Task brief :: What is needed is the number of lines below that contain the string "Assign", with no other text.

--- Dataset entries ---

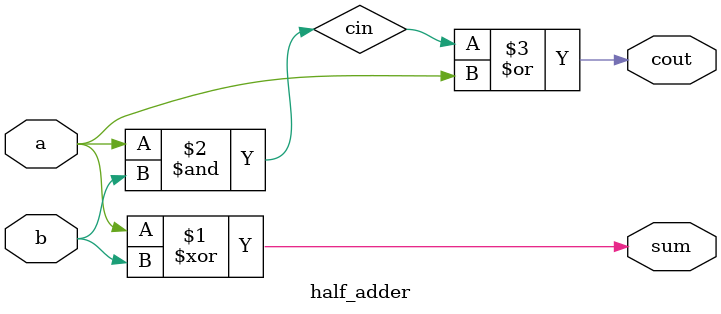
<source format=v>
module half_adder( 
input a, b,
output cout, sum );

xor( sum, a, b );
and( cin, a, b );
or( cout, cin, a );
endmodule

</source>
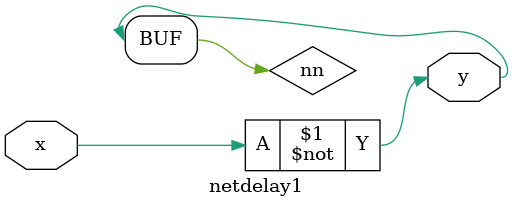
<source format=sv>
module netdelay1(x,y);
input x;
output y;
wire #(2,1) nn; // Declare wire 'nn' with rise=2, fall=1 delay
not (nn,x); // Assign NOT(x) to 'nn' (takes effect after rise/fall delay)
assign y=nn; // Assign 'nn' to 'y' (direct assignment)
endmodule
</source>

---

Your response :: 2